Philip II of Macedonia

Reign:

359–336 BC

Predecessor:

Amyntas IV

Successor:

Alexander the Great

Born:

382 BC Pella, Macedon

Died:

21 October 336 BC (aged 46), Aigai, Macedon

Spouse:

Audata Phila Nicesipolis Olympias Philinna Meda of Odessos Cleopatra Eurydice

Children:

Cynane Philip III Alexander the Great Cleopatra Thessalonica Europa Caranus Ptolemy I Soter

Father:

Amyntas III

Mother:

Eurydice I

For many, the name “Alexander” echoes loudest through the halls of history, but as a student of the ancient world and its coinage, I have always found the father, Philip II, to be the more fascinating architect. When you hold a heavy gold stater or a silver tetradrachm of Philip II, you are not just holding currency, you are holding the fuel that ignited the Hellenistic Age. Ruling from 359 to 336 BC, Philip took a fractured, backwater kingdom and, through sheer grit and strategic genius, forged the most formidable military machine the Mediterranean had ever seen. His coinage, much like his reign, was a masterclass in propaganda and economic warfare, signaling to the Greek world that Macedon was no longer a peripheral player, but the new sun around which all others would orbit.

Hostage, Student, and King: The Theban Education

Born in 382 BC as the youngest son of Amyntas III, Philip’s path to the throne was anything but guaranteed. His early years were defined by the precariousness of Macedonian royalty, leading to a period of his youth spent as a hostage in Thebes. Far from being a hindrance, this was his greatest stroke of luck. In Thebes, he studied under the legendary general Epaminondas, observing the tactical innovations of the Theban sacred band. He returned to Macedon in 364 BC, and by 359 BC, following the death of his elder brothers, he ascended to a throne surrounded by enemies. Illyrians, Thracians, and Paeonians were all gnawing at the borders, yet Philip, using a blend of bribery and sudden, violent military strikes, secured his kingdom within a single year.

## What needs to be done
Reproduce the Philip II passage word for word from "Hostage, Student, and" to "a single year.".

(Collection entries)
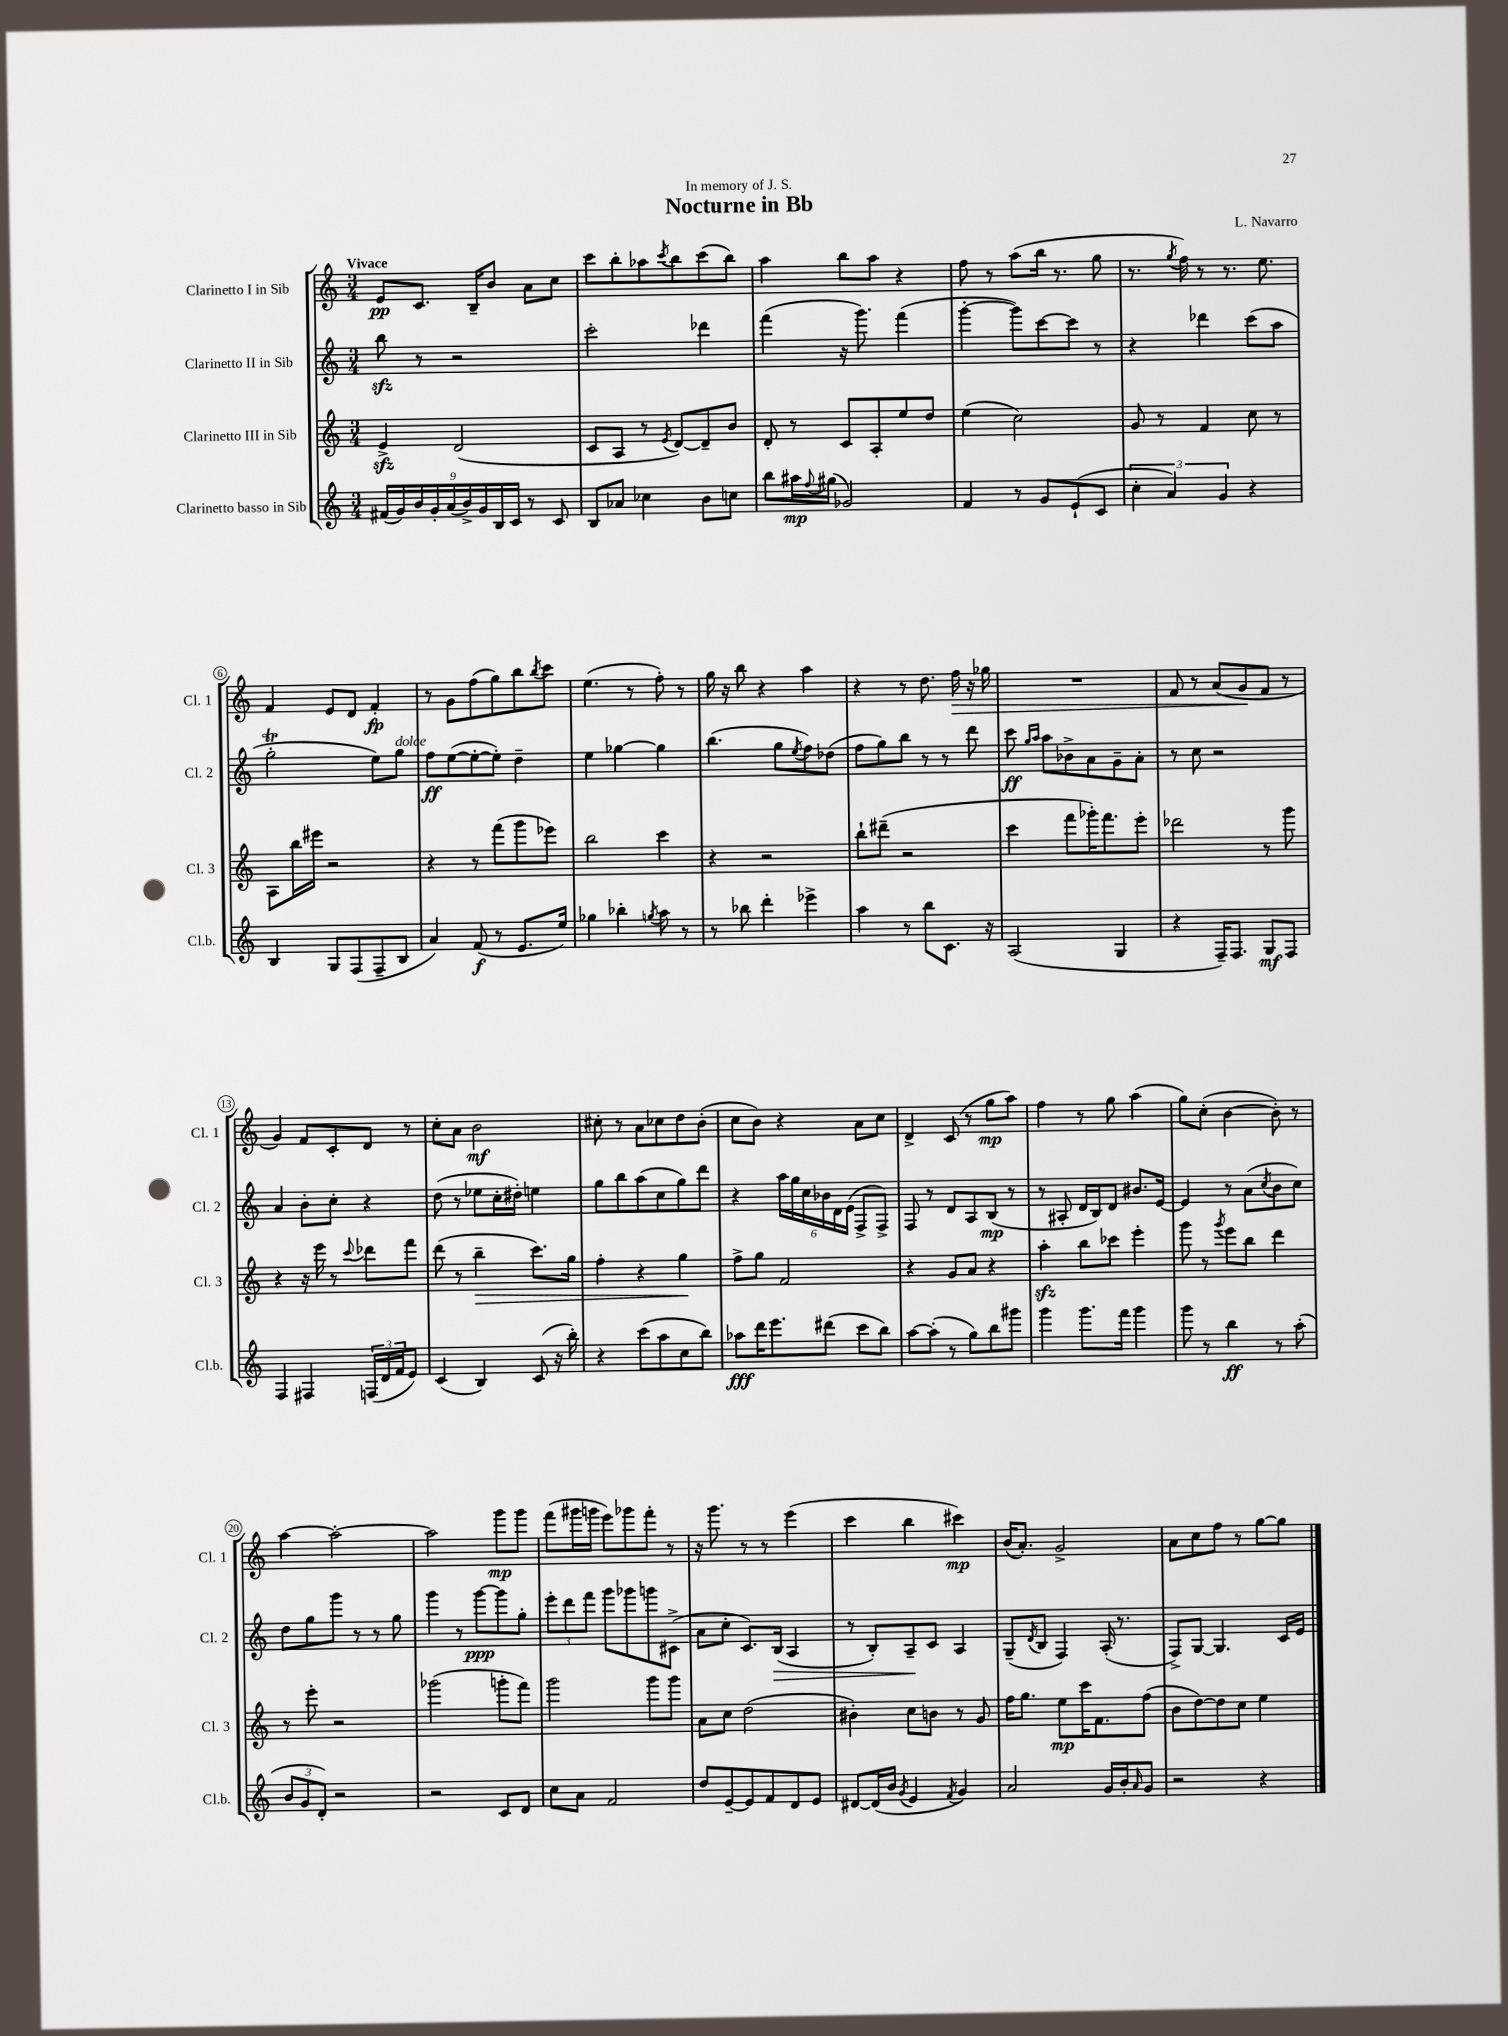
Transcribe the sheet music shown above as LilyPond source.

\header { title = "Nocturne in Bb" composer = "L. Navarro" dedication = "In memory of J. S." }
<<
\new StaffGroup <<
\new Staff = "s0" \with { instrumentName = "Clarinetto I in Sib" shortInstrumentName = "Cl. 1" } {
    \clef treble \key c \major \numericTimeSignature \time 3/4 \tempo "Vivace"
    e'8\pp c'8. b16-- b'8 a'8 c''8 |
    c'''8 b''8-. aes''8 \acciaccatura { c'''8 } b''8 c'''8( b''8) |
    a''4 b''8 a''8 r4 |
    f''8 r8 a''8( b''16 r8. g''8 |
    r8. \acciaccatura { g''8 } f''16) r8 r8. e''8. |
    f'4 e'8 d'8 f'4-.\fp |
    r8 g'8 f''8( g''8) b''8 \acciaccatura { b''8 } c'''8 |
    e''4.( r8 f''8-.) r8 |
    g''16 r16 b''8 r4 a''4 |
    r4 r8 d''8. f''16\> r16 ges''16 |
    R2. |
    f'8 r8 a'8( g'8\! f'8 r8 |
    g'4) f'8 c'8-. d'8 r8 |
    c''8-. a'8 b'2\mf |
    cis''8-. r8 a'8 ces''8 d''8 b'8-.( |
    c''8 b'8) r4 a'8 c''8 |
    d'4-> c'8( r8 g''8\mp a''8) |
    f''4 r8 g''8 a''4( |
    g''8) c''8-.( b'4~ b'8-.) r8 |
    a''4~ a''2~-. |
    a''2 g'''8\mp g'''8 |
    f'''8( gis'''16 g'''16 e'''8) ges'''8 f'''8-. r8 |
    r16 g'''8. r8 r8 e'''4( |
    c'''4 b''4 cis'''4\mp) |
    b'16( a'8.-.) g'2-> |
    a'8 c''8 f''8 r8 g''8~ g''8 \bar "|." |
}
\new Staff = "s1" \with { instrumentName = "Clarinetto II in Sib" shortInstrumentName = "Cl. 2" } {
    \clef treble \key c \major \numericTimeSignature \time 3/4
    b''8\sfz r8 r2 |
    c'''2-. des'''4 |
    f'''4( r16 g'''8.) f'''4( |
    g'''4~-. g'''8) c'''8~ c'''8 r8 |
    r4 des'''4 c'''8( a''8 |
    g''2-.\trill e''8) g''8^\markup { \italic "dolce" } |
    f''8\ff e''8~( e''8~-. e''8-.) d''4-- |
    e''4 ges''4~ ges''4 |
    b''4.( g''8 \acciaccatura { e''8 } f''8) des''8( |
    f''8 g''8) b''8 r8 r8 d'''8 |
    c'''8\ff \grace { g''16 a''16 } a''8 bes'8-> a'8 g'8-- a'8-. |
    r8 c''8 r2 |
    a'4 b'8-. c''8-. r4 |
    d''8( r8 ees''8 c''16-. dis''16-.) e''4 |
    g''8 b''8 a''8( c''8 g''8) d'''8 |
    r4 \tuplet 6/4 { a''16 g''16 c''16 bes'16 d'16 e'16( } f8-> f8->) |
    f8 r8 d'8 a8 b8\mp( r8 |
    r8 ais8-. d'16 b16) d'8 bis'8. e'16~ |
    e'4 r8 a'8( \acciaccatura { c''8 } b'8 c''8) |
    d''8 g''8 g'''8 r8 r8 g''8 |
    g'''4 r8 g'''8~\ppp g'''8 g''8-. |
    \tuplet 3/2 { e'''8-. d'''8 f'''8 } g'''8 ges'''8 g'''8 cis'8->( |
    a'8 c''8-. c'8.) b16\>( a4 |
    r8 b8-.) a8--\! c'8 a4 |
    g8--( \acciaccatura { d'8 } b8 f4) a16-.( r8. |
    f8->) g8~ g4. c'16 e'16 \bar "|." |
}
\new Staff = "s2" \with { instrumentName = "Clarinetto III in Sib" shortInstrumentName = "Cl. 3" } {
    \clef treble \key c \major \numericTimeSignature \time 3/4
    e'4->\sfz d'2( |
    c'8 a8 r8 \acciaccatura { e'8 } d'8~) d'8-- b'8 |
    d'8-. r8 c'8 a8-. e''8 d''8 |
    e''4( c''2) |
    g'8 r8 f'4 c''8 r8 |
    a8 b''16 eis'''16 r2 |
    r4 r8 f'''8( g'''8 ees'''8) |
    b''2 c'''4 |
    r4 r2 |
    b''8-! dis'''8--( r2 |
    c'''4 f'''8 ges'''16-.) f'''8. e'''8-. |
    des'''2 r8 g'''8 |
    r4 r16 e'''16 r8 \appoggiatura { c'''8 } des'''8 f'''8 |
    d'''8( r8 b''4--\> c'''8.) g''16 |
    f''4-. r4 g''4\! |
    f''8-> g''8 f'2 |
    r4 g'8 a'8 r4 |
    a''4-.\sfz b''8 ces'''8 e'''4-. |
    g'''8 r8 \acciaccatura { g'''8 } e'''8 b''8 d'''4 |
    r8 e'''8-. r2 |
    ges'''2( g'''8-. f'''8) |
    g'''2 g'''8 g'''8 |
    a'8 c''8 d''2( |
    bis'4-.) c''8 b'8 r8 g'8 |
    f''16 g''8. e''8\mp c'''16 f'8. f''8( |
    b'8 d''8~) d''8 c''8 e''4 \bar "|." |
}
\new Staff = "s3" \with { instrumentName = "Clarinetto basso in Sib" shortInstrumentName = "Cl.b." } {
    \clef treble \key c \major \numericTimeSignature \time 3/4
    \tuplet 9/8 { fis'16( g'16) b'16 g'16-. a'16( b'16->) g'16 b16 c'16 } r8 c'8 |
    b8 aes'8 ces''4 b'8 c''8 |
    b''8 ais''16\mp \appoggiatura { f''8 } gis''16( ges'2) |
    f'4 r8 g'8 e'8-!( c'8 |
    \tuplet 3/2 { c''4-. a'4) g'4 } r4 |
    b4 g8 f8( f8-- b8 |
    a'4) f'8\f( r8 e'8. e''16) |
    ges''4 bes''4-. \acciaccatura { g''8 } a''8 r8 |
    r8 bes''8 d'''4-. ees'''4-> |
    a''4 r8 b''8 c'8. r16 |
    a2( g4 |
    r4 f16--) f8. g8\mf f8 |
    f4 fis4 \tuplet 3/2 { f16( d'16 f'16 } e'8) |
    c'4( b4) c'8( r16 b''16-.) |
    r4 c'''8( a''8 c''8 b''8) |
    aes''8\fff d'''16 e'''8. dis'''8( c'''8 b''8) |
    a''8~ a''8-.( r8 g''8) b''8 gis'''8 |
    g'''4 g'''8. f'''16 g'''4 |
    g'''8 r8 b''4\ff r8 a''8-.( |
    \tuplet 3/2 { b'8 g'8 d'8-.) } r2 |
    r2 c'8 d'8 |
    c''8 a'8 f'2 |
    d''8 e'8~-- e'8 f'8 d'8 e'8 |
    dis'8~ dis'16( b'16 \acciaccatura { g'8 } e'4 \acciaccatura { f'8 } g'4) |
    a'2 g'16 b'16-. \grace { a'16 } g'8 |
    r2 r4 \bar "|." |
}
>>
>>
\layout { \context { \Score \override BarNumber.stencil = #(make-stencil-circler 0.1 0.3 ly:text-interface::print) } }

## The solution
Hostage, Student, and King: The Theban Education

Born in 382 BC as the youngest son of Amyntas III, Philip’s path to the throne was anything but guaranteed. His early years were defined by the precariousness of Macedonian royalty, leading to a period of his youth spent as a hostage in Thebes. Far from being a hindrance, this was his greatest stroke of luck. In Thebes, he studied under the legendary general Epaminondas, observing the tactical innovations of the Theban sacred band. He returned to Macedon in 364 BC, and by 359 BC, following the death of his elder brothers, he ascended to a throne surrounded by enemies. Illyrians, Thracians, and Paeonians were all gnawing at the borders, yet Philip, using a blend of bribery and sudden, violent military strikes, secured his kingdom within a single year.